▶ Task to complete
Among the entries that follow, some lines contain the word "people". Show all of them.
□ □ □ □ □
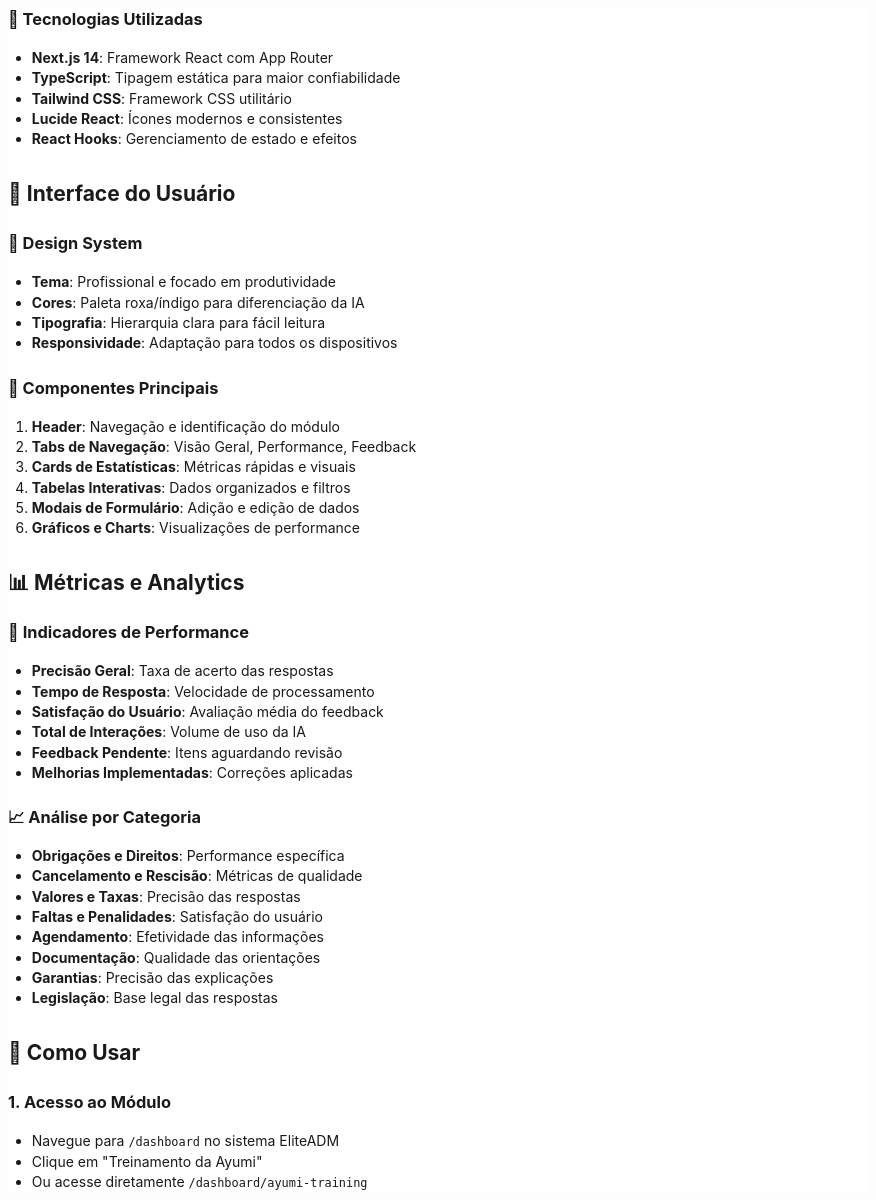 ### 🔧 Tecnologias Utilizadas
- **Next.js 14**: Framework React com App Router
- **TypeScript**: Tipagem estática para maior confiabilidade
- **Tailwind CSS**: Framework CSS utilitário
- **Lucide React**: Ícones modernos e consistentes
- **React Hooks**: Gerenciamento de estado e efeitos

## 🎨 Interface do Usuário

### 🎨 Design System
- **Tema**: Profissional e focado em produtividade
- **Cores**: Paleta roxa/índigo para diferenciação da IA
- **Tipografia**: Hierarquia clara para fácil leitura
- **Responsividade**: Adaptação para todos os dispositivos

### 📱 Componentes Principais
1. **Header**: Navegação e identificação do módulo
2. **Tabs de Navegação**: Visão Geral, Performance, Feedback
3. **Cards de Estatísticas**: Métricas rápidas e visuais
4. **Tabelas Interativas**: Dados organizados e filtros
5. **Modais de Formulário**: Adição e edição de dados
6. **Gráficos e Charts**: Visualizações de performance

## 📊 Métricas e Analytics

### 🎯 **Indicadores de Performance**
- **Precisão Geral**: Taxa de acerto das respostas
- **Tempo de Resposta**: Velocidade de processamento
- **Satisfação do Usuário**: Avaliação média do feedback
- **Total de Interações**: Volume de uso da IA
- **Feedback Pendente**: Itens aguardando revisão
- **Melhorias Implementadas**: Correções aplicadas

### 📈 **Análise por Categoria**
- **Obrigações e Direitos**: Performance específica
- **Cancelamento e Rescisão**: Métricas de qualidade
- **Valores e Taxas**: Precisão das respostas
- **Faltas e Penalidades**: Satisfação do usuário
- **Agendamento**: Efetividade das informações
- **Documentação**: Qualidade das orientações
- **Garantias**: Precisão das explicações
- **Legislação**: Base legal das respostas

## 🚀 Como Usar

### 1. **Acesso ao Módulo**
- Navegue para `/dashboard` no sistema EliteADM
- Clique em "Treinamento da Ayumi"
- Ou acesse diretamente `/dashboard/ayumi-training`
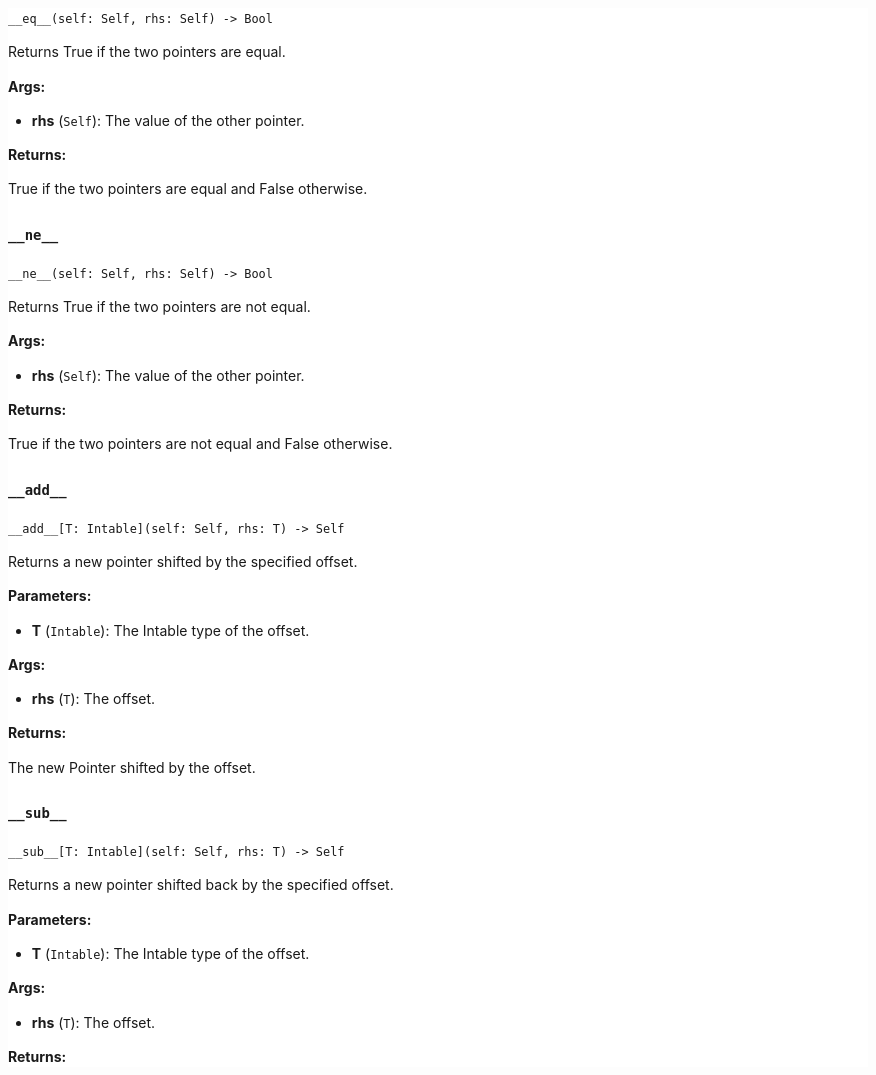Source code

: `__eq__(self: Self, rhs: Self) -> Bool`

Returns True if the two pointers are equal.

**Args:**

- ​**rhs** (`Self`): The value of the other pointer.

**Returns:**

True if the two pointers are equal and False otherwise.

### `__ne__`[​](https://docs.modular.com/mojo/stdlib/memory/unsafe#__ne__-1 "Direct link to __ne__-1")

`__ne__(self: Self, rhs: Self) -> Bool`

Returns True if the two pointers are not equal.

**Args:**

- ​**rhs** (`Self`): The value of the other pointer.

**Returns:**

True if the two pointers are not equal and False otherwise.

### `__add__`[​](https://docs.modular.com/mojo/stdlib/memory/unsafe#__add__ "Direct link to __add__")

`__add__[T: Intable](self: Self, rhs: T) -> Self`

Returns a new pointer shifted by the specified offset.

**Parameters:**

- ​**T** (`Intable`): The Intable type of the offset.

**Args:**

- ​**rhs** (`T`): The offset.

**Returns:**

The new Pointer shifted by the offset.

### `__sub__`[​](https://docs.modular.com/mojo/stdlib/memory/unsafe#__sub__ "Direct link to __sub__")

`__sub__[T: Intable](self: Self, rhs: T) -> Self`

Returns a new pointer shifted back by the specified offset.

**Parameters:**

- ​**T** (`Intable`): The Intable type of the offset.

**Args:**

- ​**rhs** (`T`): The offset.

**Returns:**

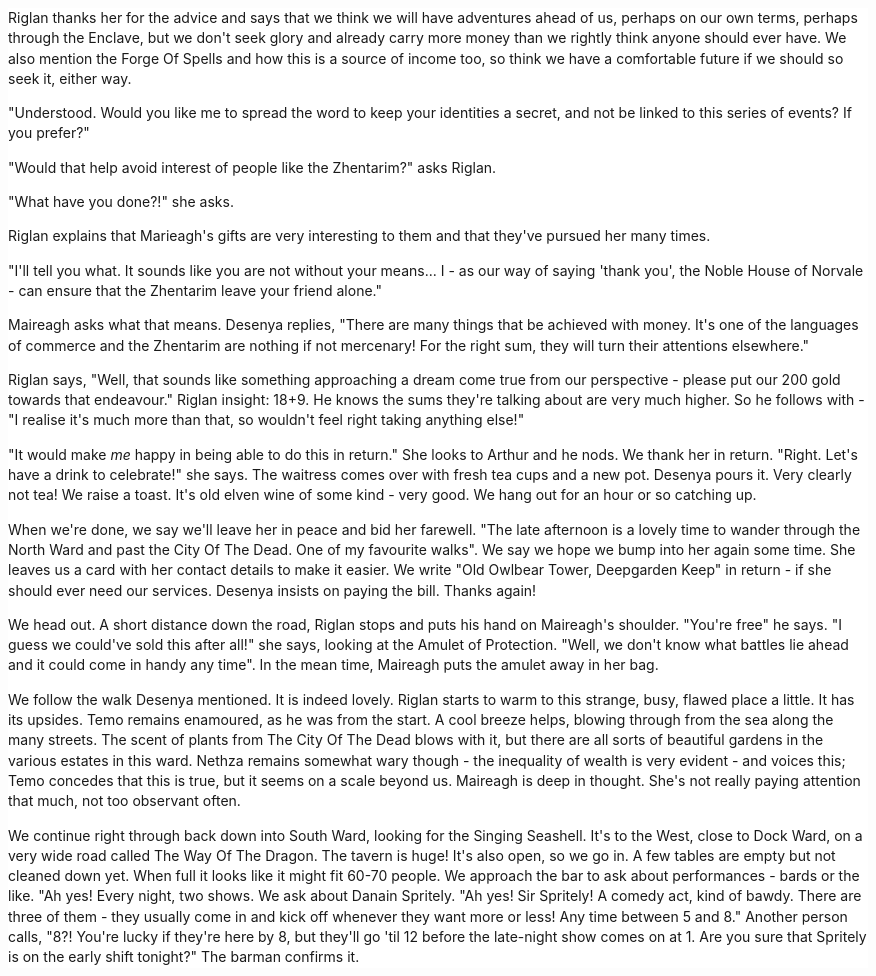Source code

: Riglan thanks her for the advice and says that we think we will have adventures ahead of us, perhaps on our own terms, perhaps through the Enclave, but we don't seek glory and already carry more money than we rightly think anyone should ever have. We also mention the Forge Of Spells and how this is a source of income too, so think we have a comfortable future if we should so seek it, either way.

"Understood. Would you like me to spread the word to keep your identities a secret, and not be linked to this series of events? If you prefer?"

"Would that help avoid interest of people like the Zhentarim?" asks Riglan.

"What have you done?!" she asks.

Riglan explains that Marieagh's gifts are very interesting to them and that they've pursued her many times.

"I'll tell you what. It sounds like you are not without your means... I - as our way of saying 'thank you', the Noble House of Norvale - can ensure that the Zhentarim leave your friend alone."

Maireagh asks what that means. Desenya replies, "There are many things that be achieved with money. It's one of the languages of commerce and the Zhentarim are nothing if not mercenary! For the right sum, they will turn their attentions elsewhere."

Riglan says, "Well, that sounds like something approaching a dream come true from our perspective - please put our 200 gold towards that endeavour." Riglan insight: 18+9. He knows the sums they're talking about are very much higher. So he follows with - "I realise it's much more than that, so wouldn't feel right taking anything else!"

"It would make *me* happy in being able to do this in return." She looks to Arthur and he nods. We thank her in return. "Right. Let's have a drink to celebrate!" she says. The waitress comes over with fresh tea cups and a new pot. Desenya pours it. Very clearly not tea! We raise a toast. It's old elven wine of some kind - very good. We hang out for an hour or so catching up.

When we're done, we say we'll leave her in peace and bid her farewell. "The late afternoon is a lovely time to wander through the North Ward and past the City Of The Dead. One of my favourite walks". We say we hope we bump into her again some time. She leaves us a card with her contact details to make it easier. We write "Old Owlbear Tower, Deepgarden Keep" in return - if she should ever need our services. Desenya insists on paying the bill. Thanks again!

We head out. A short distance down the road, Riglan stops and puts his hand on Maireagh's shoulder. "You're free" he says. "I guess we could've sold this after all!" she says, looking at the Amulet of Protection. "Well, we don't know what battles lie ahead and it could come in handy any time". In the mean time, Maireagh puts the amulet away in her bag.

We follow the walk Desenya mentioned. It is indeed lovely. Riglan starts to warm to this strange, busy, flawed place a little. It has its upsides. Temo remains enamoured, as he was from the start. A cool breeze helps, blowing through from the sea along the many streets. The scent of plants from The City Of The Dead blows with it, but there are all sorts of beautiful gardens in the various estates in this ward. Nethza remains somewhat wary though - the inequality of wealth is very evident - and voices this; Temo concedes that this is true, but it seems on a scale beyond us. Maireagh is deep in thought. She's not really paying attention that much, not too observant often.

We continue right through back down into South Ward, looking for the Singing Seashell. It's to the West, close to Dock Ward, on a very wide road called The Way Of The Dragon. The tavern is huge! It's also open, so we go in. A few tables are empty but not cleaned down yet. When full it looks like it might fit 60-70 people. We approach the bar to ask about performances - bards or the like. "Ah yes! Every night, two shows. We ask about Danain Spritely. "Ah yes! Sir Spritely! A comedy act, kind of bawdy. There are three of them - they usually come in and kick off whenever they want more or less! Any time between 5 and 8." Another person calls, "8?! You're lucky if they're here by 8, but they'll go 'til 12 before the late-night show comes on at 1. Are you sure that Spritely is on the early shift tonight?" The barman confirms it.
□ □ □ □ □
▶ Reply to the task
"Would that help avoid interest of people like the Zhentarim?" asks Riglan.
We continue right through back down into South Ward, looking for the Singing Seashell. It's to the West, close to Dock Ward, on a very wide road called The Way Of The Dragon. The tavern is huge! It's also open, so we go in. A few tables are empty but not cleaned down yet. When full it looks like it might fit 60-70 people. We approach the bar to ask about performances - bards or the like. "Ah yes! Every night, two shows. We ask about Danain Spritely. "Ah yes! Sir Spritely! A comedy act, kind of bawdy. There are three of them - they usually come in and kick off whenever they want more or less! Any time between 5 and 8." Another person calls, "8?! You're lucky if they're here by 8, but they'll go 'til 12 before the late-night show comes on at 1. Are you sure that Spritely is on the early shift tonight?" The barman confirms it.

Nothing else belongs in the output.